Thanks a lot for the thorough review!

On 4/14/26 04:02, David Hildenbrand (Arm) wrote:
> On 2/28/26 08:09, Yin Tirui wrote:
>> Add PMD-level huge page support to remap_pfn_range(), automatically
>> creating huge mappings when prerequisites are satisfied (size, alignment,
>> architecture support, etc.) and falling back to normal page mappings
>> otherwise.
>>
>> Implement special huge PMD splitting by utilizing the pgtable deposit/
>> withdraw mechanism. When splitting is needed, the deposited pgtable is
>> withdrawn and populated with individual PTEs created from the original
>> huge mapping.
>>
>> Signed-off-by: Yin Tirui <yintirui@huawei.com>
>> ---
> 
> [...]
> 
>>  
>>  	if (!vma_is_anonymous(vma)) {
>>  		old_pmd = pmdp_huge_clear_flush(vma, haddr, pmd);
>> +
>> +		if (!vma_is_dax(vma) && vma_is_special_huge(vma)) {
> 
> These magical vma checks are really bad. This all needs a cleanup
> (Lorenzo is doing some, hoping it will look better on top of that).
> 
Agreed. I am following Lorenzo's recent cleanups closely.

>> +			pte_t entry;
>> +
>> +			if (!pmd_special(old_pmd)) {
> 
> If you are using pmd_special(), you are doing something wrong.
> 
> Hint: vm_normal_page_pmd() is usually what you want.

Spot on.

While looking into applying vm_normal_folio_pmd() here to avoid the
magical VMA checks, I realized that both __split_huge_pmd_locked() and
copy_huge_pmd() currently suffer from the same !vma_is_anonymous(vma)
top-level entanglement.I think these functions could benefit from a
structural refactoring similar to what Lorenzo is currently doing in
zap_huge_pmd().

My idea is to flatten both functions into a pmd_present()-driven
decision tree:
1. Branch strictly on pmd_present().
2. For present PMDs, rely exclusively on vm_normal_folio_pmd() to
determine the underlying memory type, rather than guessing from VMA flags.
3. If !folio (and not a huge zero page), it cleanly identifies special
mappings (like PFNMAPs) without relying on vma_is_special_huge(). We can
handle the split/copy directly and return early.
4. Otherwise, proceed with the normal Anon/File THP logic, or handle
non-present migration entries in the !pmd_present() branch.

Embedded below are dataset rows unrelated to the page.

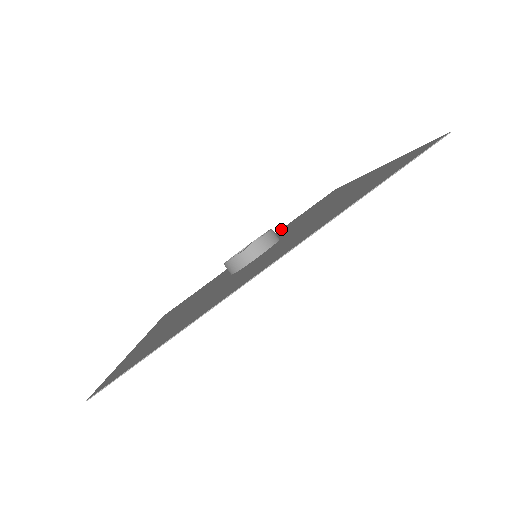
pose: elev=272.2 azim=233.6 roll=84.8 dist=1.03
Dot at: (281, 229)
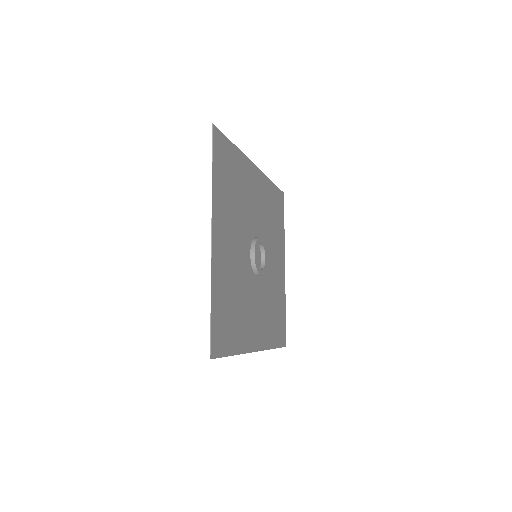
Dot at: (282, 240)
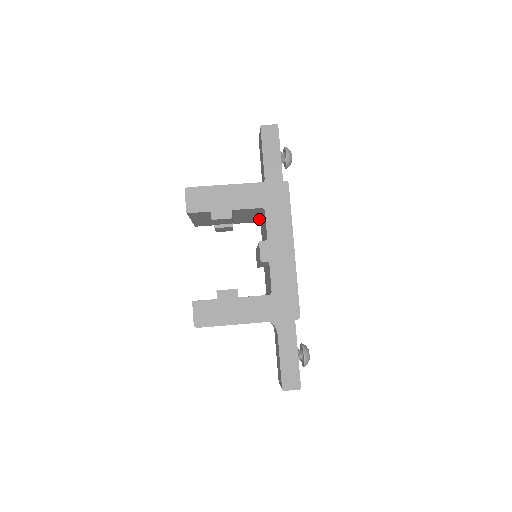
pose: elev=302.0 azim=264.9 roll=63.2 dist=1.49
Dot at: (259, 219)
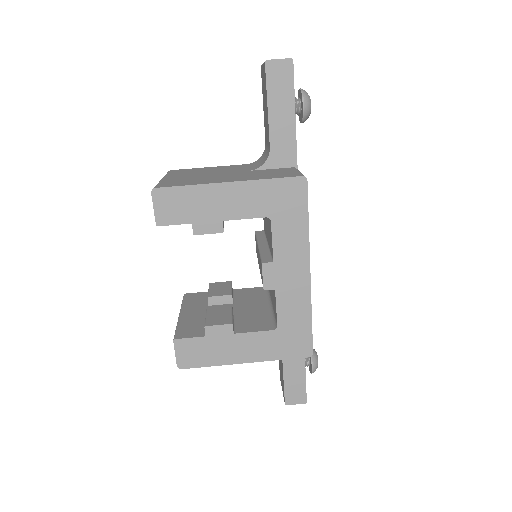
Dot at: occluded
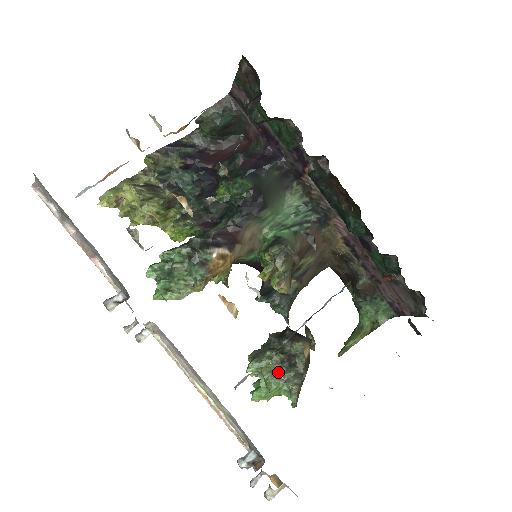
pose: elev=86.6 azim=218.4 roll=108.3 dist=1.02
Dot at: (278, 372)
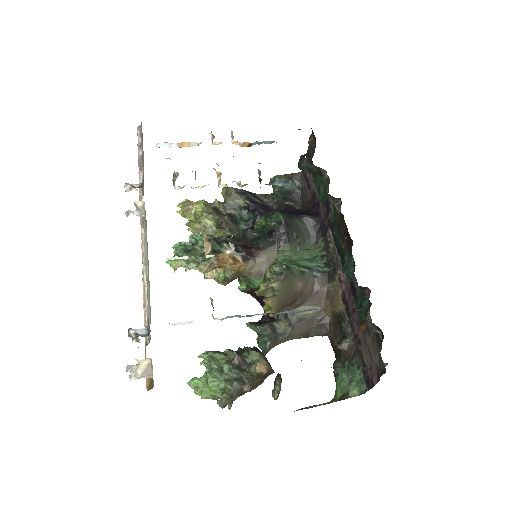
Dot at: (224, 367)
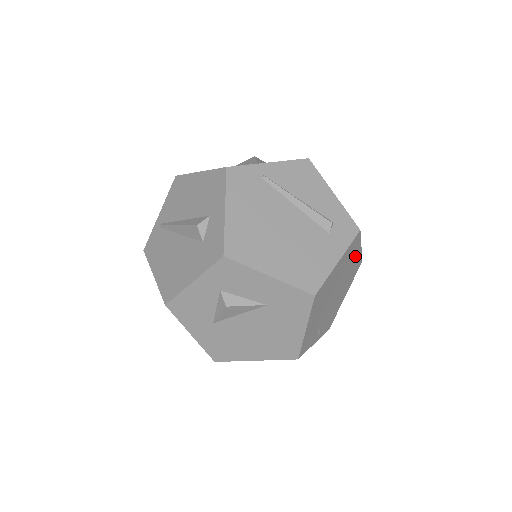
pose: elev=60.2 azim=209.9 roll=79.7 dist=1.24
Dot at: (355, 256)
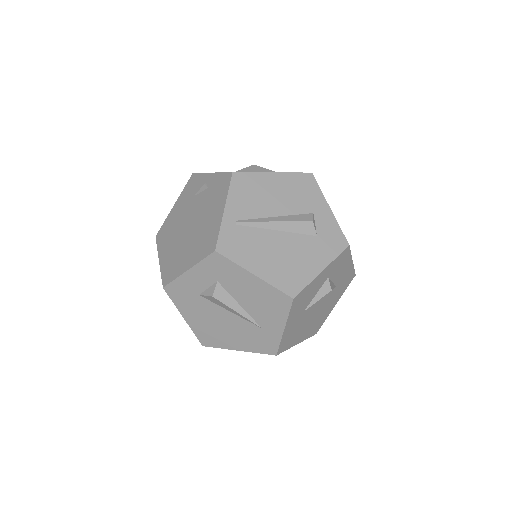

I have drafted two preparation patches demonstrating this approach and
appended the diffs at the end of this email. Does this direction look
reasonable to you? If so, I will iron out the implementation details and
include these refactoring patches in my upcoming v4 series.

> 
>> +				zap_deposited_table(mm, pmd);
>> +				return;
>> +			}
>> +			pgtable = pgtable_trans_huge_withdraw(mm, pmd);
>> +			if (unlikely(!pgtable))
>> +				return;
>> +			pmd_populate(mm, &_pmd, pgtable);
>> +			pte = pte_offset_map(&_pmd, haddr);
>> +			entry = pfn_pte(pmd_pfn(old_pmd), pmd_pgprot(old_pmd));
>> +			set_ptes(mm, haddr, pte, entry, HPAGE_PMD_NR);
>> +			pte_unmap(pte);
>> +
>> +			smp_wmb(); /* make pte visible before pmd */
>> +			pmd_populate(mm, pmd, pgtable);
>> +			return;
>> +		}
>> +
>>  		/*
>>  		 * We are going to unmap this huge page. So
>>  		 * just go ahead and zap it
>>  		 */
>>  		if (arch_needs_pgtable_deposit())
>>  			zap_deposited_table(mm, pmd);
>> -		if (!vma_is_dax(vma) && vma_is_special_huge(vma))
>> -			return;
>> +
>>  		if (unlikely(pmd_is_migration_entry(old_pmd))) {
>>  			const softleaf_t old_entry = softleaf_from_pmd(old_pmd);
>>  
>> diff --git a/mm/memory.c b/mm/memory.c
>> index 07778814b4a8..affccf38cbcf 100644
>> --- a/mm/memory.c
>> +++ b/mm/memory.c
>> @@ -2890,6 +2890,40 @@ static int remap_pte_range(struct mm_struct *mm, pmd_t *pmd,
>>  	return err;
>>  }
>>  
>> +#ifdef CONFIG_ARCH_SUPPORTS_PMD_PFNMAP
> 
> Why exactly do we need arch support for that in form of a Kconfig.
> 
> Usually, we guard pmd support by CONFIG_TRANSPARENT_HUGEPAGE.
> 
> And then, we must check at runtime if PMD leaves are actually supported.
> 
> Luiz is working on a cleanup series:
> 
> https://lore.kernel.org/r/cover.1775679721.git.luizcap@redhat.com
> 
> pgtable_has_pmd_leaves() is what you would want to check.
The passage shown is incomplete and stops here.